If readers don’t always notice the story’s arc, they never fail to recognize conflict and tension. Good stories lead readers along the path of rising action via tension and conflict. Why? The struggle to gain something lies at the heart of any good story. In other words, if a goal is not hard-won, it probably isn’t worthy of readers’ attention.
We all love to root for underdogs, and we frequently resent those for whom life comes too easily. Readers are much more likely to identify with a story struggle than to an easy-peasy solution. I’ve written before about a story nonstarter: A boy wanted to play the French horn in the school band. So he did. Something must keep this boy from just picking up the horn and playing it without any pushback.
Tension and conflict don’t have to be overt. In fact, good, authentic emotional conflict is usually more powerful than stuff blowing up. We’re taught to play nice but, in a story, playing nice equals boring.

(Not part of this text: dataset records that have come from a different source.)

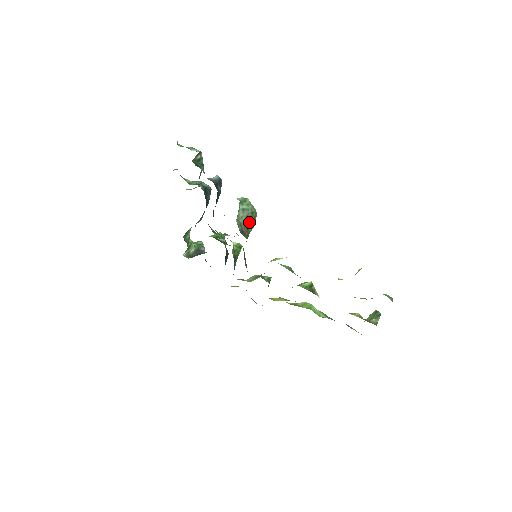
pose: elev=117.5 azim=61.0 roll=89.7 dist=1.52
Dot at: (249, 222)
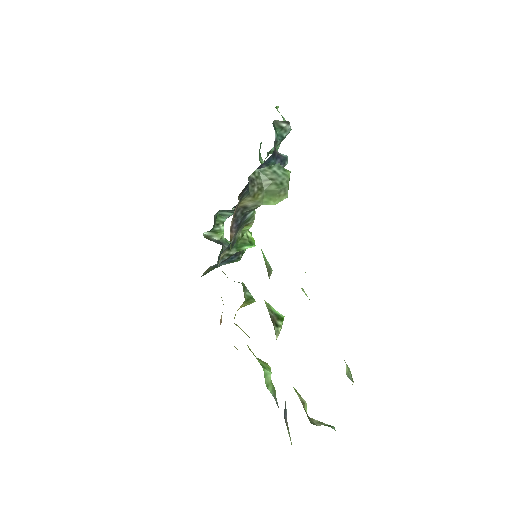
Dot at: (270, 187)
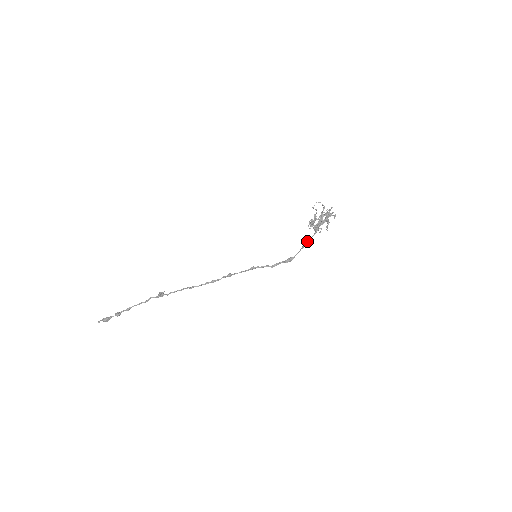
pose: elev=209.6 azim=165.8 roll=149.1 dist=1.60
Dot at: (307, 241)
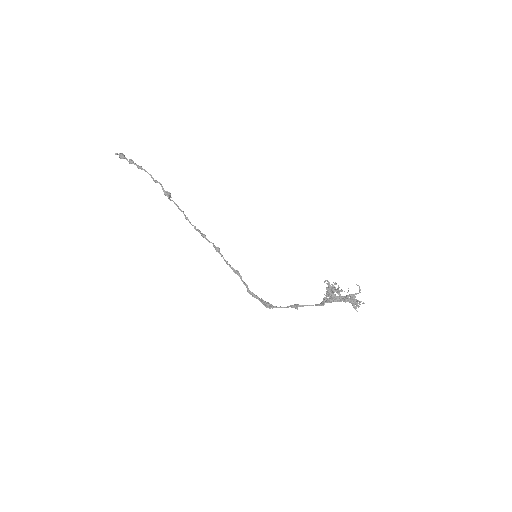
Dot at: occluded
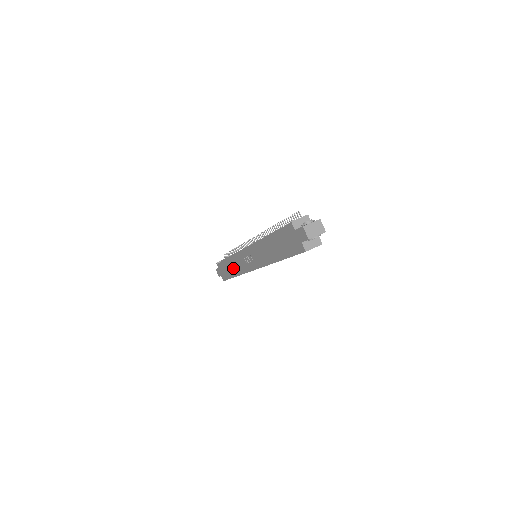
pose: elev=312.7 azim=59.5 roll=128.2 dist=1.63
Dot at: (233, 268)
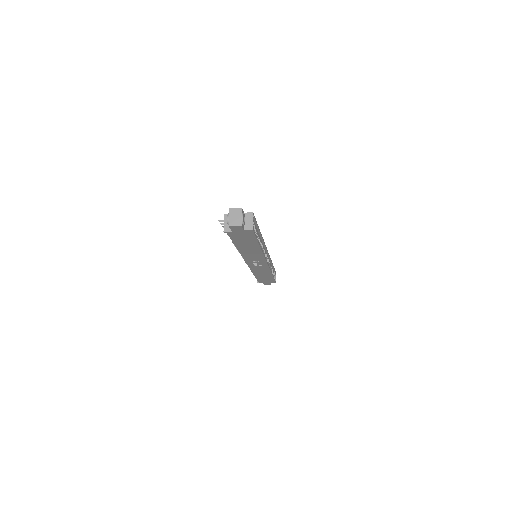
Dot at: (263, 274)
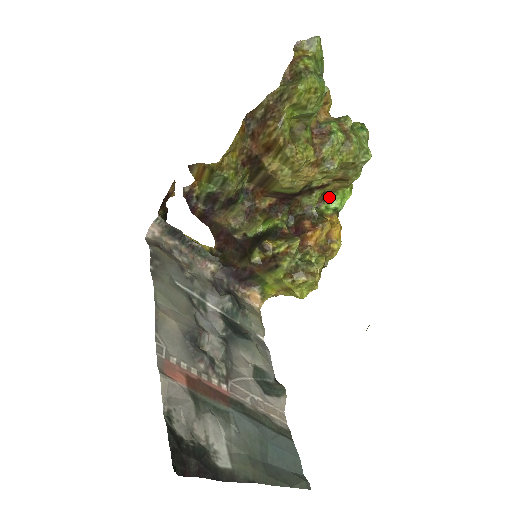
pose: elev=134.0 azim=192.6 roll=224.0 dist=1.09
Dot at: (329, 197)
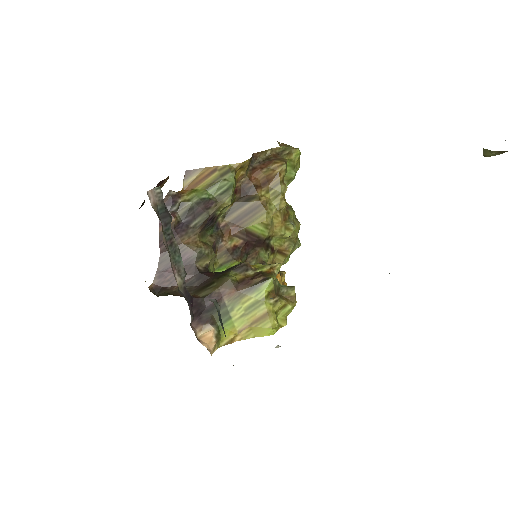
Dot at: occluded
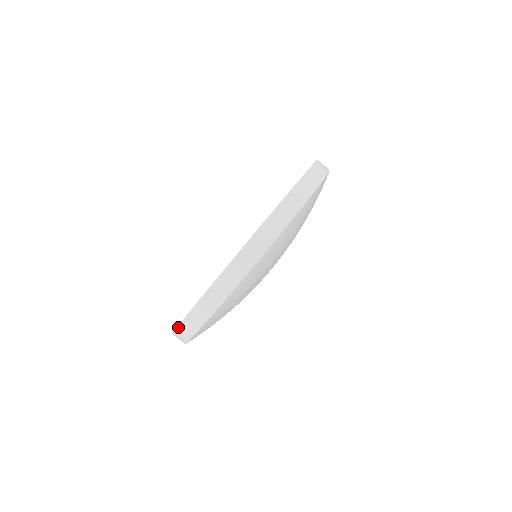
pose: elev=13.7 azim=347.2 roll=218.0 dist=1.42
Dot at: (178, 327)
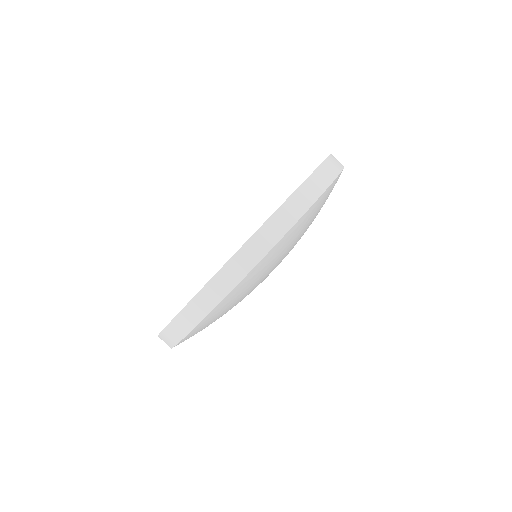
Dot at: (169, 324)
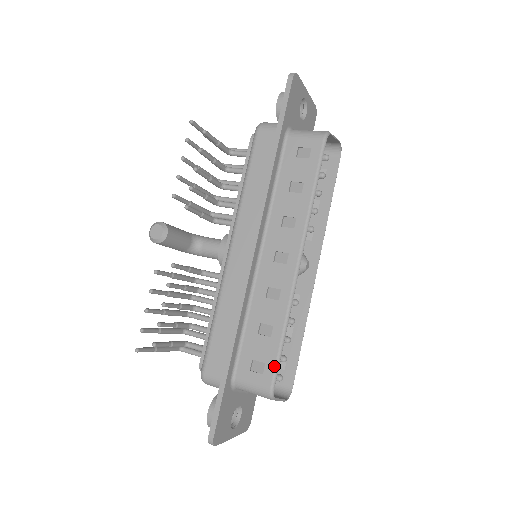
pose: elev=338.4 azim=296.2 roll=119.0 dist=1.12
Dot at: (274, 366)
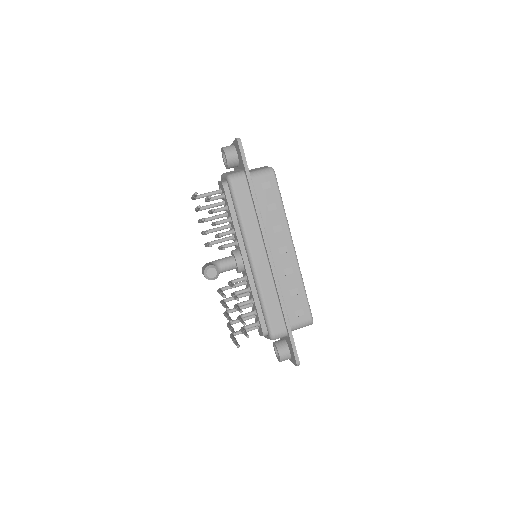
Dot at: (308, 307)
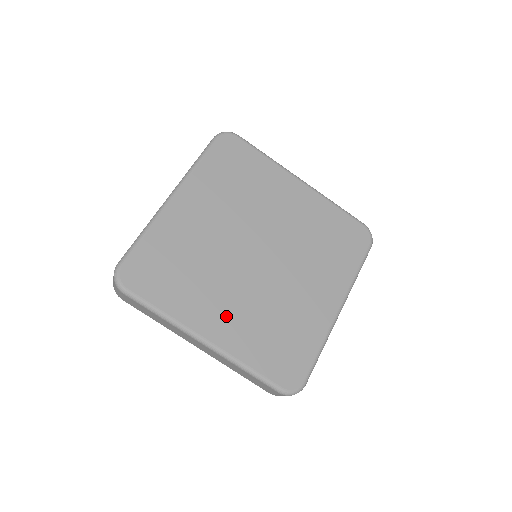
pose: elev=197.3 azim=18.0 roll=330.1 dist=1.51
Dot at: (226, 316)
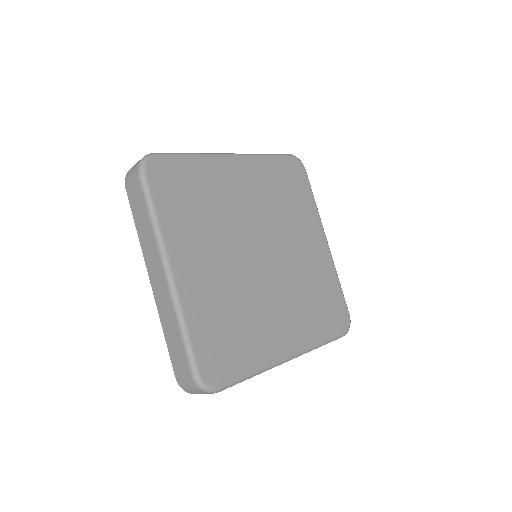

Give your story worthy obstacles that your character must overcome.
Tension and conflict don’t have to be overt.
The best stories satisfy because they reach into us and pull out strong and universal needs. We all want to be loved. We need security of a sort and to get it, we often need acceptance or belonging. The pull of these universal human needs draws readers closer into the story, making it ring true in their deepest places.
Other related qualities include the need for food and shelter and health, but the needs most readers identify most are mental and emotional. Acceptance and rejection. Joy and disappointment or despair. Peace or war. Love or loneliness. Belonging or alienation.
Readers suspend their lives inside a story to feel these needs either being met or unmet by the story’s character. Your story’s exploration of these needs in deep and satisfying ways (read: authentic) often determines whether readers devour your story or close the book. Try to state simply which of these universals your character is exploring in a story. Then add in the specific goal and obstacles he/she faces and what he/she will do to overcome them. If you can winnow out these must-haves, your story arc should appear to you in a far more focused way.